Schnelle Reaktion ermöglicht erfolgreiche Behandlung eines 2-jährigen
Dass eine gezielte Therapie möglich ist, bewiesen die Mediziner:innen des UKL im vergangenen Jahr: Jun.-Prof. Dr. Cindy Richter entfernte bei 2 Kleinkindern erfolgreich Blutgerinnsel aus den Hirngefäßen – mithilfe spezieller, sehr feiner Katheter. Einer der Fälle betraf einen 2-jährigen Jungen aus Thüringen, bei dem dank aufmerksamer Eltern und Notfallsanitäter schnell ein Schlaganfallverdacht gestellt wurde. Die Diagnose erfolgte umgehend durch die Kinderradiologie, die Behandlung im engen Zeitfenster durch die Neuroradiologie. Heute geht es dem Kind gut, die Lähmungserscheinungen sind weitgehend zurückgegangen.
Interdisziplinäre Expertise ermöglicht standardisierte Akutversorgung
Erfolgreiche Schlaganfallbehandlungen bei Kindern erfordern ein koordiniertes Zusammenspiel mehrerer Fachdisziplinen. Am UKL arbeiten sieben verschiedene Bereiche eng zusammen – darunter Kinderradiologie, Neuroradiologie, Anästhesie und Pädiatrie. Das Klinikum gehört zu den wenigen Einrichtungen in Deutschland, die eine Thrombektomie bei Kindern durchführen können. „Anders als bei Erwachsenen gibt es kaum Erfahrungswerte, wir mussten uns dieses Wissen selbst erarbeiten“, betont Dr. Richter. Die Abläufe wurden inzwischen in einer standardisierten Arbeitsanweisung festgehalten.

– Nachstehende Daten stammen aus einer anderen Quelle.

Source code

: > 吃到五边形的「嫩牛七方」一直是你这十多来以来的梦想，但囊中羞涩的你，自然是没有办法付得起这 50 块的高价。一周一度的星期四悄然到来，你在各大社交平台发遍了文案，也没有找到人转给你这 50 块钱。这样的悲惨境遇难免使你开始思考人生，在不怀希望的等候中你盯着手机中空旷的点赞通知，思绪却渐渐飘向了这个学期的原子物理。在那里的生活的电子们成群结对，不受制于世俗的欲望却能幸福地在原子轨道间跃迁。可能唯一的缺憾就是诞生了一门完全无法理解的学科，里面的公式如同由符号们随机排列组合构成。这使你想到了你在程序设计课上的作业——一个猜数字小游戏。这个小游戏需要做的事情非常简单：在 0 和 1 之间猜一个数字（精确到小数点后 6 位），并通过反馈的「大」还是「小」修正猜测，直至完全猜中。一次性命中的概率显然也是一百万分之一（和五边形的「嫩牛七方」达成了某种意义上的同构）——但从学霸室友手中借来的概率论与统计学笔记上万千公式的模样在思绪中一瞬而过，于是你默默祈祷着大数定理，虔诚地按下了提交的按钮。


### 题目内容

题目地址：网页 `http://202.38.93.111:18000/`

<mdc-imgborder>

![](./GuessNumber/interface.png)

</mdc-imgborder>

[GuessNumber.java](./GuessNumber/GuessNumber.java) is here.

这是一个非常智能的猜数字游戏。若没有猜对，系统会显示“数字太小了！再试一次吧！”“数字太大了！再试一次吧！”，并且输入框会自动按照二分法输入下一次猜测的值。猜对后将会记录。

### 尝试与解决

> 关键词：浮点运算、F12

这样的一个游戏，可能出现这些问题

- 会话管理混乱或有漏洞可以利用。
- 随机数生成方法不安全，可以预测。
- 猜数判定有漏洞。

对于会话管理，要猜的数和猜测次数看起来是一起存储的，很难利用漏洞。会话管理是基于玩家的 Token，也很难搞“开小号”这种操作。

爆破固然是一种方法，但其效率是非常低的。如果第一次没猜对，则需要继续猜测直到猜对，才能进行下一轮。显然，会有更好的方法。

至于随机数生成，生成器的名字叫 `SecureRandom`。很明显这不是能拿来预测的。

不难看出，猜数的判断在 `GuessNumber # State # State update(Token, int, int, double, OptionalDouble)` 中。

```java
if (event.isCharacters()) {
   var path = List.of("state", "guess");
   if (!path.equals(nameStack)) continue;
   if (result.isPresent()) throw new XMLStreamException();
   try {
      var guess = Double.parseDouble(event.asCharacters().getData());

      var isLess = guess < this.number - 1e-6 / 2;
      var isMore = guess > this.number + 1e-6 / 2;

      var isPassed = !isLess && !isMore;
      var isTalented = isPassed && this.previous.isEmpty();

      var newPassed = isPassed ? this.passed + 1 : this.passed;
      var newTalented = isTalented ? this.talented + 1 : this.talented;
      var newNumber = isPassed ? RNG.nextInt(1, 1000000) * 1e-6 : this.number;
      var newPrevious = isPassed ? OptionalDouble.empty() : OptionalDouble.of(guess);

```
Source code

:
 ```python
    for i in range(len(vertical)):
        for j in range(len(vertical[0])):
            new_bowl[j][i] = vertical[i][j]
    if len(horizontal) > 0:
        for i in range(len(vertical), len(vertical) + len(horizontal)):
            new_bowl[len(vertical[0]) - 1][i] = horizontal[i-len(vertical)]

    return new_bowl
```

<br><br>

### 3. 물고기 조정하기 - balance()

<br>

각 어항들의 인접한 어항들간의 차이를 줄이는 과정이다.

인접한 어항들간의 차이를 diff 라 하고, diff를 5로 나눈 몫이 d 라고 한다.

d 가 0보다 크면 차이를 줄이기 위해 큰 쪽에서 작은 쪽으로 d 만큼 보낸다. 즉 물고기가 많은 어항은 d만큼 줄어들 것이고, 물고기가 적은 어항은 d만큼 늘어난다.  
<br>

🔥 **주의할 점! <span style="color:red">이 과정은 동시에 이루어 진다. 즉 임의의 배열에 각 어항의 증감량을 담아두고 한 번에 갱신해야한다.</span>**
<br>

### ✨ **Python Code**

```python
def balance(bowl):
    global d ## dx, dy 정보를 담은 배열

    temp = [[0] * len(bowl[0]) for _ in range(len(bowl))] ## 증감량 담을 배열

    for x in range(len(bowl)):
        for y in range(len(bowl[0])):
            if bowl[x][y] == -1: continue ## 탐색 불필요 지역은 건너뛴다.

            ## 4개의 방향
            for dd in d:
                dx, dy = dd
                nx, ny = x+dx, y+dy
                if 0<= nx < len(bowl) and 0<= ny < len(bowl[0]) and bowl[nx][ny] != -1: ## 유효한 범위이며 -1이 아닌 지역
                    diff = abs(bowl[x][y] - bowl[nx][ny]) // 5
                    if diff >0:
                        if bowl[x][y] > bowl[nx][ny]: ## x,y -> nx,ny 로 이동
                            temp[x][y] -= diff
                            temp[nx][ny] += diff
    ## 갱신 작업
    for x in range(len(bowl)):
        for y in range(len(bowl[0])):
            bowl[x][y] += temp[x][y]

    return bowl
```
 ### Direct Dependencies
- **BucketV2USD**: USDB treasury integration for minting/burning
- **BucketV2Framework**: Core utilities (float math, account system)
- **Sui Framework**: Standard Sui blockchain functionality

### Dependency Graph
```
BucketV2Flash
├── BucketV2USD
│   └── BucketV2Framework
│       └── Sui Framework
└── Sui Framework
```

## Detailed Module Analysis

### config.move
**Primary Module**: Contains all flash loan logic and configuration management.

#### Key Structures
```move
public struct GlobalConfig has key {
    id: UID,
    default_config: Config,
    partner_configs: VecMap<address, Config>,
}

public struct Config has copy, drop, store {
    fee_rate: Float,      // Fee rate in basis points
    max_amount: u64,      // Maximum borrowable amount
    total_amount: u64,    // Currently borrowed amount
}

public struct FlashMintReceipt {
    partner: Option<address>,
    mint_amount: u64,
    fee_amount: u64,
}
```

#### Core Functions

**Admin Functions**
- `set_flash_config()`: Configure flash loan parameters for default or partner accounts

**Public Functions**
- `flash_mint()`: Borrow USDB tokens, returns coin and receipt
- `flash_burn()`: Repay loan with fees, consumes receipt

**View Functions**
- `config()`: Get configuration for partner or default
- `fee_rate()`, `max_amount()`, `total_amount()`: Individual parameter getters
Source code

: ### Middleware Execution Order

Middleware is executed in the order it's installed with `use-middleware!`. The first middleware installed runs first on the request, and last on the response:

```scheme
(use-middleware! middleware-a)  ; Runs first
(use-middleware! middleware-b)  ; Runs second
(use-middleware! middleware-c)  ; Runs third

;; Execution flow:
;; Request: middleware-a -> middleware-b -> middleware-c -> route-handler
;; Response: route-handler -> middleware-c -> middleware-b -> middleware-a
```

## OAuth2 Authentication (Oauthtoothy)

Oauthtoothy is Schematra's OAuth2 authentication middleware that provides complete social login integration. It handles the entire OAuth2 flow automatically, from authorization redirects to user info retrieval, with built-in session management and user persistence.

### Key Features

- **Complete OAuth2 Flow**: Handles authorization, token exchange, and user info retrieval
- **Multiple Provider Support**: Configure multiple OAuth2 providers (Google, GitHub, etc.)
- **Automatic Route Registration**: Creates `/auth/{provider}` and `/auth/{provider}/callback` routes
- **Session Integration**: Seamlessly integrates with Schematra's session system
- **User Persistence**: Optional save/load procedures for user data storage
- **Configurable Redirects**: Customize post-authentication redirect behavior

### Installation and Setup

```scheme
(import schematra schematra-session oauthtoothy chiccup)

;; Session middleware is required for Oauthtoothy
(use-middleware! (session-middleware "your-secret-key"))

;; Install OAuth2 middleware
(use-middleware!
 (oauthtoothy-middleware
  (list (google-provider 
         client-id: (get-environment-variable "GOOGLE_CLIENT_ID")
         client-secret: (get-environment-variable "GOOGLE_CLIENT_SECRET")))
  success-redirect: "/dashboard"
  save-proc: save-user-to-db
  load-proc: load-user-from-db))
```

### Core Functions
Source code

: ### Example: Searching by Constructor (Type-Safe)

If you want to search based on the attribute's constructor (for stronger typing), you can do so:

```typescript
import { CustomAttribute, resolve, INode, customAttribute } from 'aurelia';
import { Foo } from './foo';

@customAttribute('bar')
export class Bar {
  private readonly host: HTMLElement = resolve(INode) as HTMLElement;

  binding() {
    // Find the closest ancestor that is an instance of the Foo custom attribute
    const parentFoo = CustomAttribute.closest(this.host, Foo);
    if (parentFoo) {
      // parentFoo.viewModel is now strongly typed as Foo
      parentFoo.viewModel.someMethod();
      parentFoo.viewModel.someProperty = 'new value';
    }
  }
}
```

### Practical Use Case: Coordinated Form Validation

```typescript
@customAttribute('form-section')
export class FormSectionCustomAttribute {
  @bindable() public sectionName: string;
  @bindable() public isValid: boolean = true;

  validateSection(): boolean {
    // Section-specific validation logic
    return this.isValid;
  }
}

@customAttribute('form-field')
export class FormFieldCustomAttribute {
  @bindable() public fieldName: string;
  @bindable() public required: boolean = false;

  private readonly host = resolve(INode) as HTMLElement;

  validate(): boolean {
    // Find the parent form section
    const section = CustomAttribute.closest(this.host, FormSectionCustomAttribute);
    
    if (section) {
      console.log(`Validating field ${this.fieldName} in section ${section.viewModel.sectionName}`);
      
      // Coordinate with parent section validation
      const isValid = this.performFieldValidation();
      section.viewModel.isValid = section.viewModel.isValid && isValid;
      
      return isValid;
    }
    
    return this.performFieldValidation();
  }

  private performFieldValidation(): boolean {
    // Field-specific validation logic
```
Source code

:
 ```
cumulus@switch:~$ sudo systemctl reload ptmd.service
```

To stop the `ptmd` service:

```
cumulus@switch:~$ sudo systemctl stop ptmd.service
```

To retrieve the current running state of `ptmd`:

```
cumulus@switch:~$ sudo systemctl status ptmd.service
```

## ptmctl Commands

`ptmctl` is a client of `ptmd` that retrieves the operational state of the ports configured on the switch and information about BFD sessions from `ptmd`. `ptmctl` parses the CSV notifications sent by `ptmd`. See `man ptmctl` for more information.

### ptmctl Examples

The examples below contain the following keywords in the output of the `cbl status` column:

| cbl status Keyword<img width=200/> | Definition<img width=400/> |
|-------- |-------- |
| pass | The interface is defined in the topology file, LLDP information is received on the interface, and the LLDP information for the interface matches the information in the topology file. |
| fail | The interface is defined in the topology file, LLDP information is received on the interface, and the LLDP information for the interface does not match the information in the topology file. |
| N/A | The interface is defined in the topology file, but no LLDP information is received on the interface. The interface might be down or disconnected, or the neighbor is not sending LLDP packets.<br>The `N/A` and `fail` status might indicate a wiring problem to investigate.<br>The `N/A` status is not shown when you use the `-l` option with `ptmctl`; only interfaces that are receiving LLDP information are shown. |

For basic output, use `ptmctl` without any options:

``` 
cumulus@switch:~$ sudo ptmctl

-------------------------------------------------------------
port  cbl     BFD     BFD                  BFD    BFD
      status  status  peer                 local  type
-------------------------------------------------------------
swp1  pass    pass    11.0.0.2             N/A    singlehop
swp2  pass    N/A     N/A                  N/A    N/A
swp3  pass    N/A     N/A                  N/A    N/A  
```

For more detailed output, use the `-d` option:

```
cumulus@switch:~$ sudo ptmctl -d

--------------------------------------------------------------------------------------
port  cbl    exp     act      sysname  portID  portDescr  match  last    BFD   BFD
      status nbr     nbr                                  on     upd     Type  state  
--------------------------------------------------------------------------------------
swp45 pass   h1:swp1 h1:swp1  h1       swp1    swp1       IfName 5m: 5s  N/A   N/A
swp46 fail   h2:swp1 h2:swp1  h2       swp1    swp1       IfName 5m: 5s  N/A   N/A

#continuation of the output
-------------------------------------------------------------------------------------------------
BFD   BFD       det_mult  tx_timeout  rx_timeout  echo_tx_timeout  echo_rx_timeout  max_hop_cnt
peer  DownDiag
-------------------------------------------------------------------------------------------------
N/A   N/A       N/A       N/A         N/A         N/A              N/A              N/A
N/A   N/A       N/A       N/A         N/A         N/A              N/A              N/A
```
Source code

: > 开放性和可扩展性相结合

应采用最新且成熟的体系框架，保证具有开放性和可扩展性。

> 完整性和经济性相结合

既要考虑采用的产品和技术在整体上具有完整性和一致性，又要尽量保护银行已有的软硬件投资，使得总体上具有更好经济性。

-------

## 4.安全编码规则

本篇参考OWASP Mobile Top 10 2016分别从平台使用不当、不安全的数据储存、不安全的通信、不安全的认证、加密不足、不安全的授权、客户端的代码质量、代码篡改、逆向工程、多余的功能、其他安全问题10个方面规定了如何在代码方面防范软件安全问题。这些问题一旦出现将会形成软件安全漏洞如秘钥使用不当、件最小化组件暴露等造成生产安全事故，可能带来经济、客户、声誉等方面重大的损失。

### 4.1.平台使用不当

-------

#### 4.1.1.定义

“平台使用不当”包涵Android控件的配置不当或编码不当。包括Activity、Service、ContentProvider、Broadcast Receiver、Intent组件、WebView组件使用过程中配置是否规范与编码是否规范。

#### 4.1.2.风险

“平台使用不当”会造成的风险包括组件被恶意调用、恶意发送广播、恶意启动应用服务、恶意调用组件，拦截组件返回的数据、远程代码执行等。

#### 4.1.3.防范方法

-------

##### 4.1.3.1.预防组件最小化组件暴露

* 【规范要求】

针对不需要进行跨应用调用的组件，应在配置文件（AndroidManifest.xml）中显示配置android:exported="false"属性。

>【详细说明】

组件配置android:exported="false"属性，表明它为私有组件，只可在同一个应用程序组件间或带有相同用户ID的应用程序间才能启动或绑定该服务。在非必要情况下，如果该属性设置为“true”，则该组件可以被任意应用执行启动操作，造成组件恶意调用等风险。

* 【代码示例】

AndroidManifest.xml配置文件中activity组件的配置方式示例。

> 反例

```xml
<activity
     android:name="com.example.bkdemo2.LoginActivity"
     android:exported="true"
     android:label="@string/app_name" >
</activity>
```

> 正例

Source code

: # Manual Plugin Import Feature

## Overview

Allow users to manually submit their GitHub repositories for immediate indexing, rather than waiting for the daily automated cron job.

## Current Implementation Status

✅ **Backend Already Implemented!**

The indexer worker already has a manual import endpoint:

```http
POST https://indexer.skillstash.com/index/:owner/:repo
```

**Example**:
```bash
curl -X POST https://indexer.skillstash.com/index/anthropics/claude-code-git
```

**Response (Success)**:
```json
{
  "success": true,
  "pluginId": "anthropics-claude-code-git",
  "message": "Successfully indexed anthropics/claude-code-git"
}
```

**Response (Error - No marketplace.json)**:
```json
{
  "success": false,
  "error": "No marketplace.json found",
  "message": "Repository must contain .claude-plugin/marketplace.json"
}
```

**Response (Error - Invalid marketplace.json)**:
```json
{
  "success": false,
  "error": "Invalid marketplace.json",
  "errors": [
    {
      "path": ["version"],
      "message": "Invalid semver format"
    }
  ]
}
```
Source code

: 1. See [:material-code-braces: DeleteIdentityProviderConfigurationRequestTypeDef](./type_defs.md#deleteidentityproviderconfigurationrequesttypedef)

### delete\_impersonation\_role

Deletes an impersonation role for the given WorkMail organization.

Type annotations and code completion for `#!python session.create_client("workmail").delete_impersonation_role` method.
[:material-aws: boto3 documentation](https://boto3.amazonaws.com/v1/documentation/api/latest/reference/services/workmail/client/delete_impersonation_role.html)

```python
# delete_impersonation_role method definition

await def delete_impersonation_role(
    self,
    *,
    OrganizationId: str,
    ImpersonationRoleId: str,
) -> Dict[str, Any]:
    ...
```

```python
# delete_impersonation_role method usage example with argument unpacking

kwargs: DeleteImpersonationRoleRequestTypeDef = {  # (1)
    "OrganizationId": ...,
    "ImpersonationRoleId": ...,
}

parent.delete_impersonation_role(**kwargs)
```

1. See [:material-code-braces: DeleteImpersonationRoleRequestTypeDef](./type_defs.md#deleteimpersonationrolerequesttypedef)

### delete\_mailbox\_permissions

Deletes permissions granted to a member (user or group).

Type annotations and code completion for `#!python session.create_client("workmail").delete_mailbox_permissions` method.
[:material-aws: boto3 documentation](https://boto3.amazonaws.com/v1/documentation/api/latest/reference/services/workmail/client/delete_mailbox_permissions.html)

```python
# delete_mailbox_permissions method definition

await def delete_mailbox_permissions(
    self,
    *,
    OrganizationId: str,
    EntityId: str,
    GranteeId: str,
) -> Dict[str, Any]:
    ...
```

Alarmsymptome auch bei Kindern ernstnehmen
„Es ist uns wichtig, auf die seltene, aber reale Gefahr von Schlaganfällen bei Kindern aufmerksam zu machen“, sagt Dr. Siekmeyer. Besonders gefährdet sind Kinder mit angeborenen Herzfehlern, Gerinnungsstörungen oder Gefäßerkrankungen. Auch Infektionen des zentralen Nervensystems können Auslöser sein. Dr. Siekmeyers Appell an Eltern und medizinisches Fachpersonal: „Ziehen Sie bei entsprechenden Symptomen auch bei Kindern einen Schlaganfall in Betracht und wenden Sie sich schnell an ein spezialisiertes Zentrum.“ Nur so kann eine Behandlung im entscheidenden Zeitfenster erfolgen.